Now, go shoot. But, what does this have to do with arrow rest height? Where-ever you have the d-loop, then, set the arrow rest height, for a level arrow
or move the arrow rest down, so the nock is 1/16th inch higher than level. BUT, why do some folks have the "level arrow" sky high? Bottom of arrow at top of berger hole? It changes the balance of the riser, makes the bow more bottom heavy, cuz the d-loop is now HIGHER than usual, away from the pivot point of the grip (deepest part of the curve). You will FEEL a difference in the "hold". BUT, why do some folks have the "level arrow" way down low?
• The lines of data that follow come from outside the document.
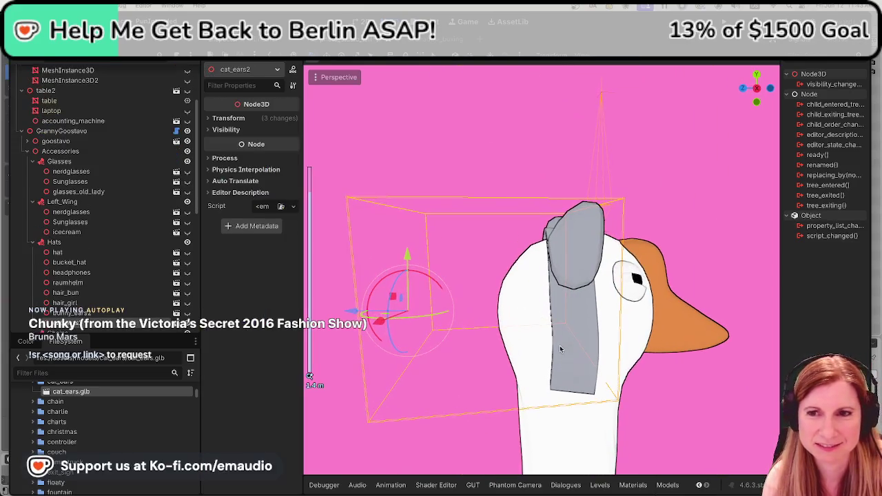
mouse_move(575, 372)
mouse_down()
mouse_move(616, 394)
mouse_move(547, 400)
mouse_move(551, 383)
mouse_up()
scroll(552, 382, down, 4)
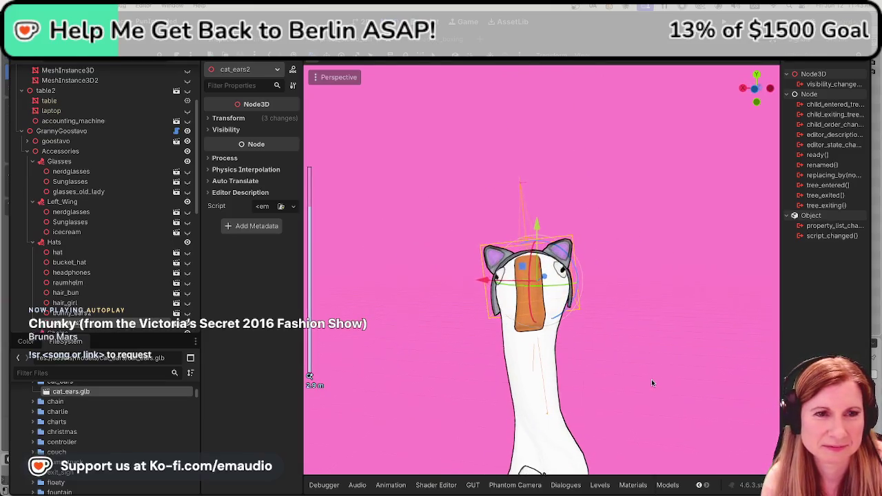
click(634, 343)
mouse_move(635, 343)
mouse_down()
mouse_move(616, 370)
mouse_move(472, 383)
mouse_move(590, 380)
mouse_move(700, 359)
mouse_move(690, 370)
mouse_move(599, 364)
mouse_move(538, 358)
mouse_move(482, 333)
mouse_move(304, 320)
mouse_move(377, 376)
mouse_move(363, 419)
mouse_move(415, 417)
mouse_up()
click(482, 333)
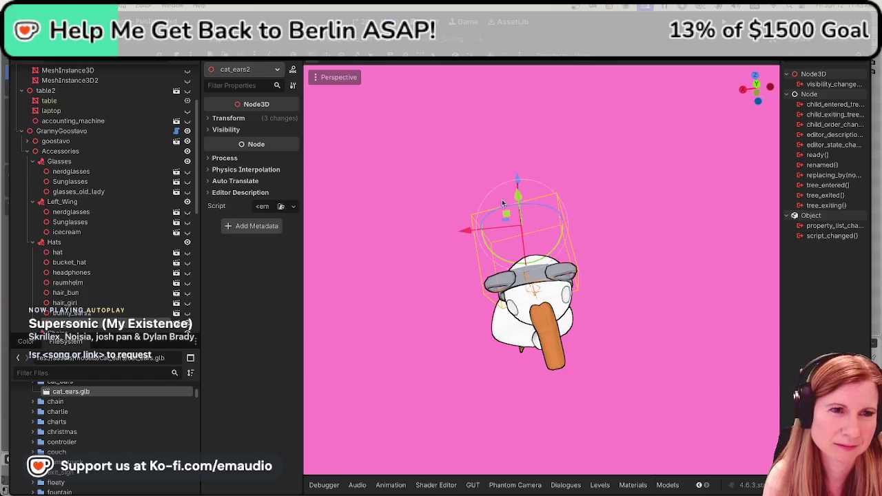
drag(483, 205, 465, 232)
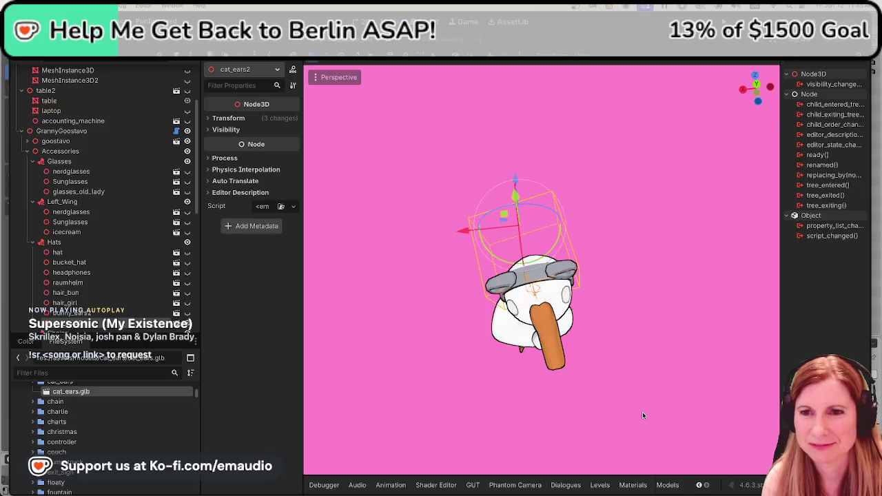
drag(654, 396, 642, 298)
click(641, 297)
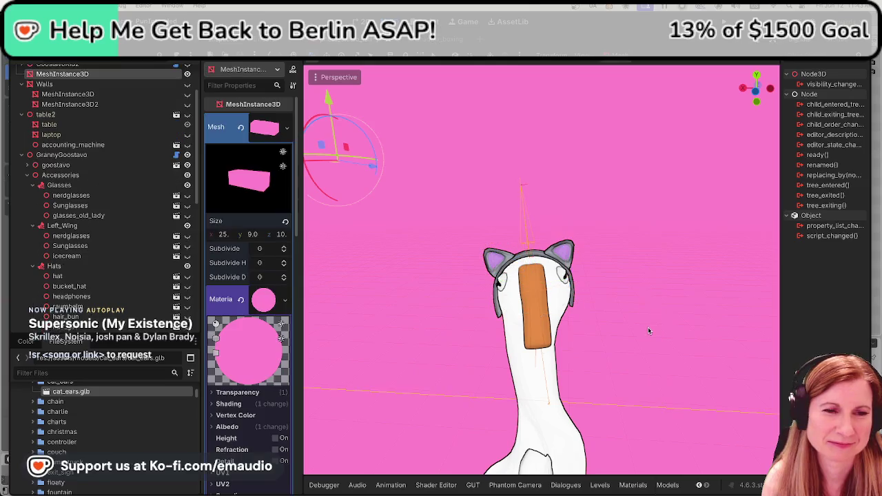
Save the goose scene with Ctrl+S and launch the project with F5
mouse_move(569, 370)
mouse_down()
mouse_move(443, 335)
mouse_move(321, 330)
mouse_move(669, 325)
mouse_move(497, 356)
mouse_move(613, 355)
mouse_move(573, 368)
mouse_move(610, 376)
mouse_up()
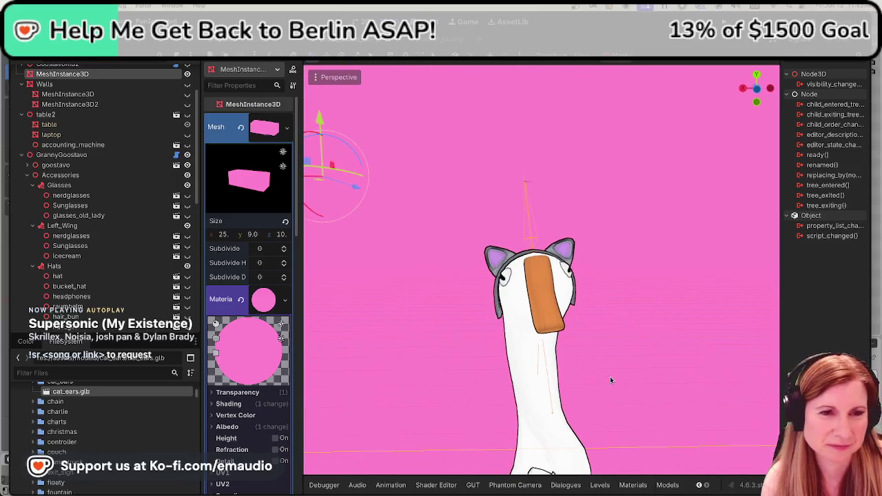
key(ctrl+s)
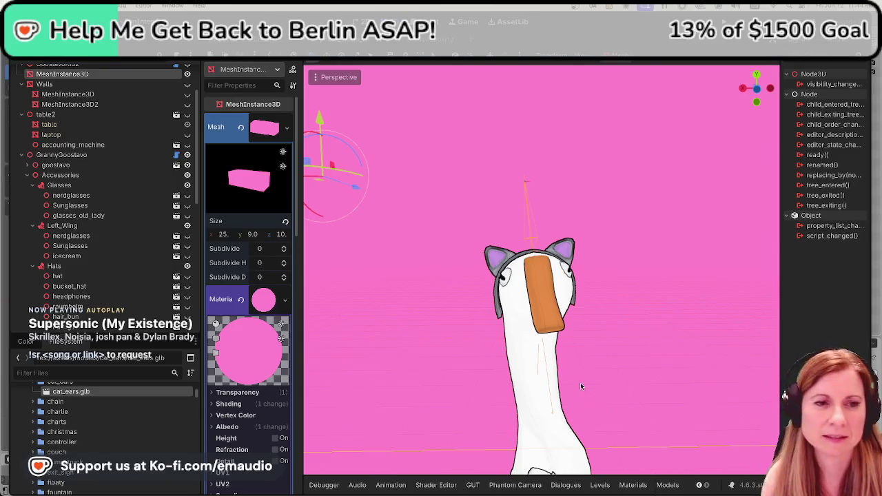
scroll(659, 376, left, 5)
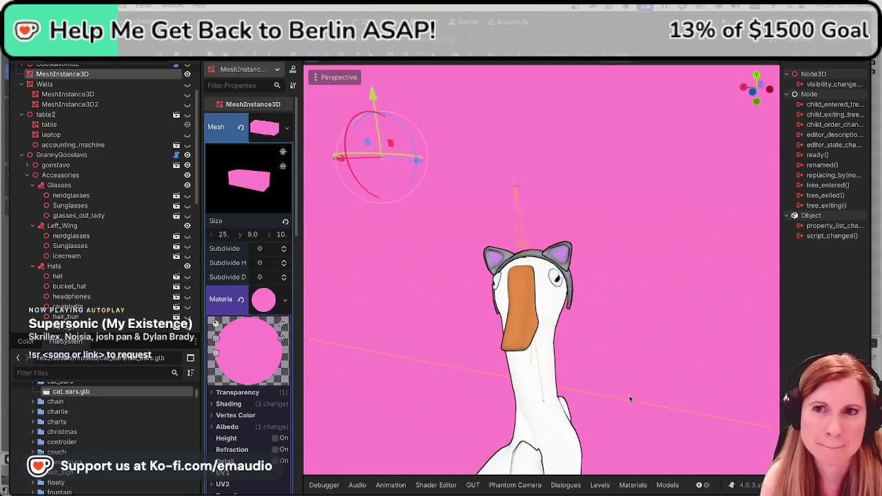
scroll(556, 394, left, 5)
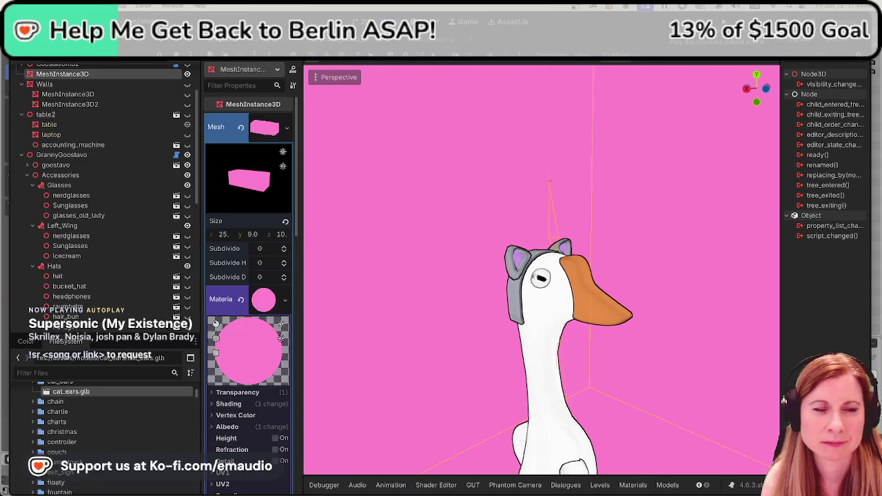
key(F5)
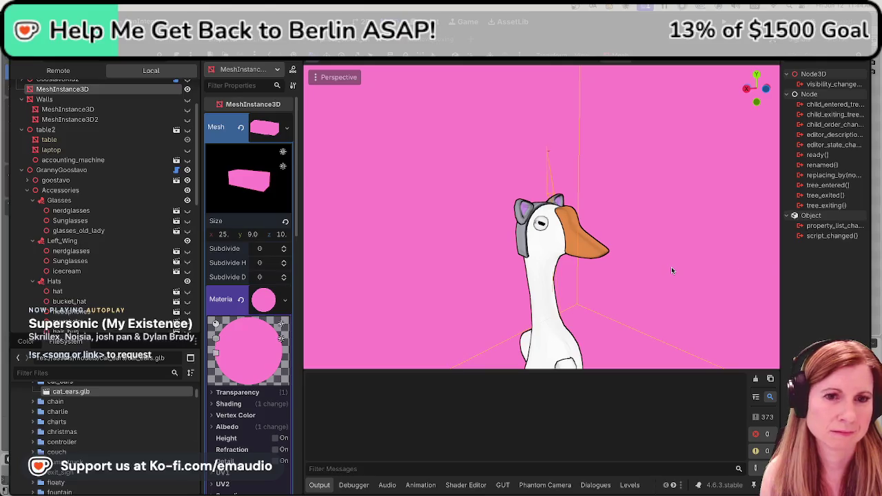
Fly the game's camera through the pink room toward the DJ table, then stop the game with F8
key(F5)
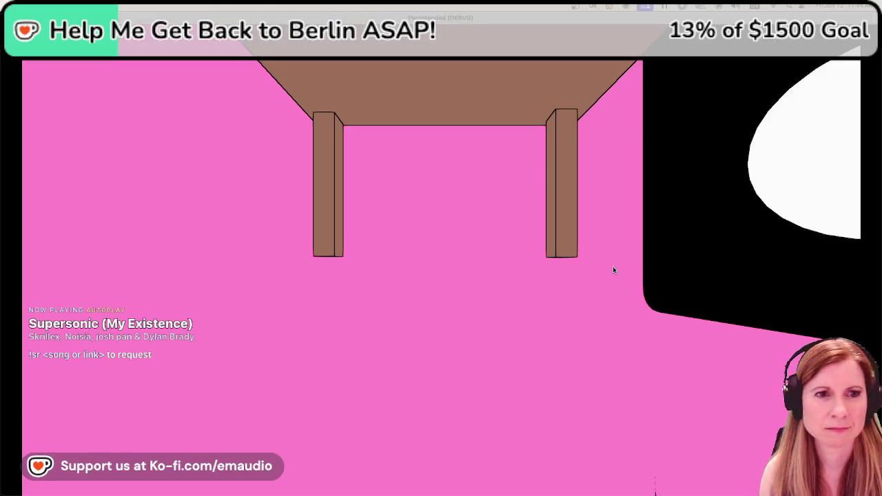
click(562, 266)
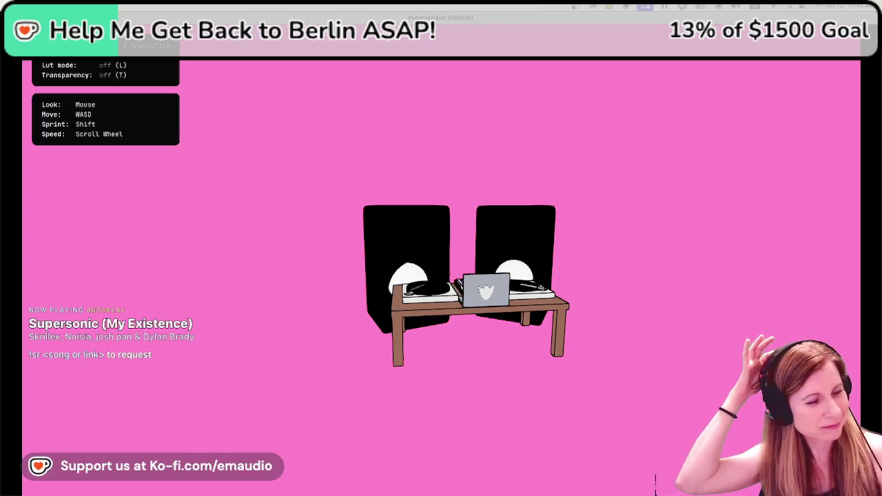
key(w)
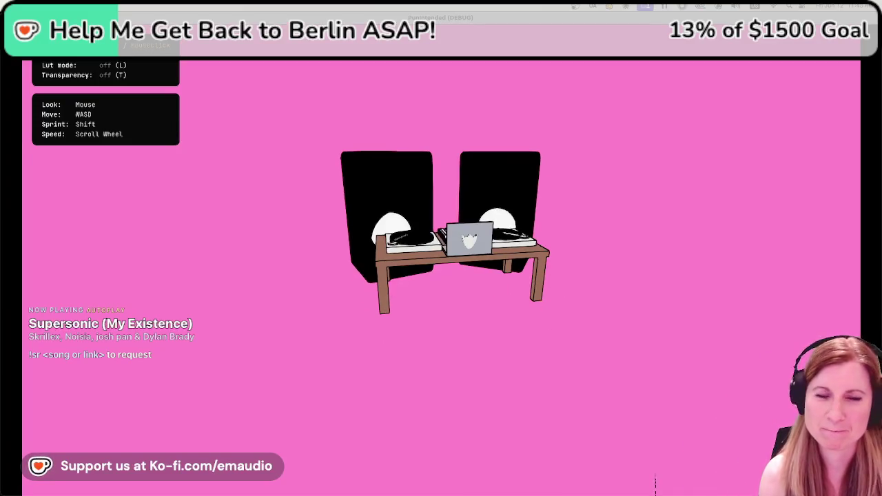
key(Escape)
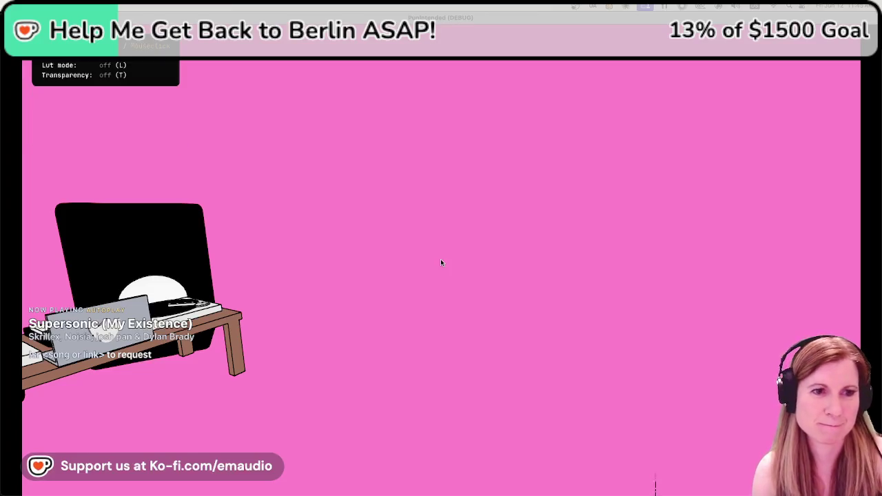
key(F8)
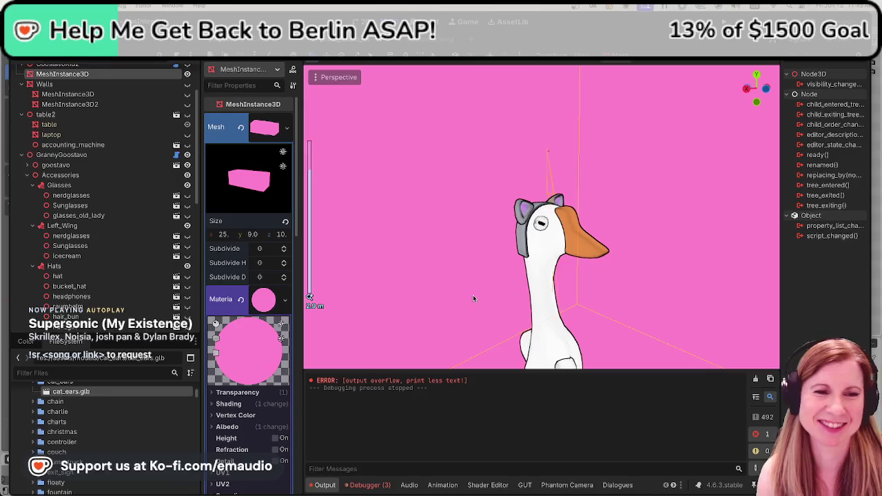
scroll(473, 297, down, 6)
scroll(421, 263, up, 5)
Bottom of arrow as CLOSE as possible to the arrow shelf? Trying to get the arrow nock as CLOSE as possible to the center of the ATA of the bow? This changes the FEEL of the hold, cuz when you pull on the d-loop, with the d-loop as close as you can get, to the MIDDLE of the ATA of the bow, this can work really well for bows with two buss cables.


----------



## nuts&bolts2 (Aug 13, 2017)

Don_Swazy said:


> Anyone?


Play with nock point height and arrow rest height, and see how YOUR results change. Let your results GUIDE you. Play with level arrow (matching arrow rest height and nock point height). Play with tail high arrow nock (nock point 1/16th inch higher than arrow rest height). Start with center of arrow tube matching center of berger hole. Then, see if you like a TALLER setup, with bottom of arrow tube at TOP of berger hole, and use a matching nock point height (level arrow), with riser vertical. If you do this, you will need to mess with the control cable, to get the cam UN SYNC, close to correct. ANYtime you move the nock point (up or down), it changes the cam UN SYNC, cuz the d-loop is now CLOSER to the top cam and the d-loop is now FARTHER away from the bottom cam. So, you have to work ONE of the cables, to get the cam UN SYNC, back to top cam hits first and small gap for the bottom cam.


----------



## nuts&bolts2 (Aug 13, 2017)

Don_Swazy said:


> Anyone?


You DO know that what works for one fella, may or may not work for YOU, cuz how you hold a bow, how YOUR bow hand wrist works, is not going to match some other guy.


----------



## RCR_III (Mar 19, 2011)

Rest height is a personal matter that involves how your shot style works and the cam system. 

For instance, if you have an aggressive cam like the Spirals, you'll be pulling harder into the back wall and most likely need a lower rest height than someone with a less aggressive cam because they wouldn't be pulling as hard and will need assistance holding the bow up at full draw during the shot. 

The rest height is directly related to loop height. Move the rest up, move the loop up, and you'll gain more leverage over the top of the bow and will be able to pull the front of the bow up more. This situation would work well for someone with a less aggressive shot or cam that is noticing the pin wanting to float down then up down then up, notice I'm not saying freezing low, because you'll gain the leverage to hold with a natural point of aim floating in the middle vertically.


----------



## Don_Swazy (Jul 9, 2013)

Thanks for the comments!


----------